» Directions for this task
Gather all lines in the data that hold the string "luni".

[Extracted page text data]
▽
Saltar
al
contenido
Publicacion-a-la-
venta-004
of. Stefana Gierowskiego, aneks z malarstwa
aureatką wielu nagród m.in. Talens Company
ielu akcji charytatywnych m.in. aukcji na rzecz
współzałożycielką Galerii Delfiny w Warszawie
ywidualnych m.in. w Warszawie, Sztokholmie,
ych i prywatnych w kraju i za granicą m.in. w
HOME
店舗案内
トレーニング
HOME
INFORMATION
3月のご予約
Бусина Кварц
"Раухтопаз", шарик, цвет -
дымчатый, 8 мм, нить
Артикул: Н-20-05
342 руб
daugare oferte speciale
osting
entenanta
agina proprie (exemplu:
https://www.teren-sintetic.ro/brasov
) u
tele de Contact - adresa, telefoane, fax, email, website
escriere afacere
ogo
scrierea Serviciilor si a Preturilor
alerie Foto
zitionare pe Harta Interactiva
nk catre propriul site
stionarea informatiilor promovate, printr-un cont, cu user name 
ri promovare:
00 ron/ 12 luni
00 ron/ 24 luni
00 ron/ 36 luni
△
» Answer space
00 ron/ 12 luni
00 ron/ 24 luni
00 ron/ 36 luni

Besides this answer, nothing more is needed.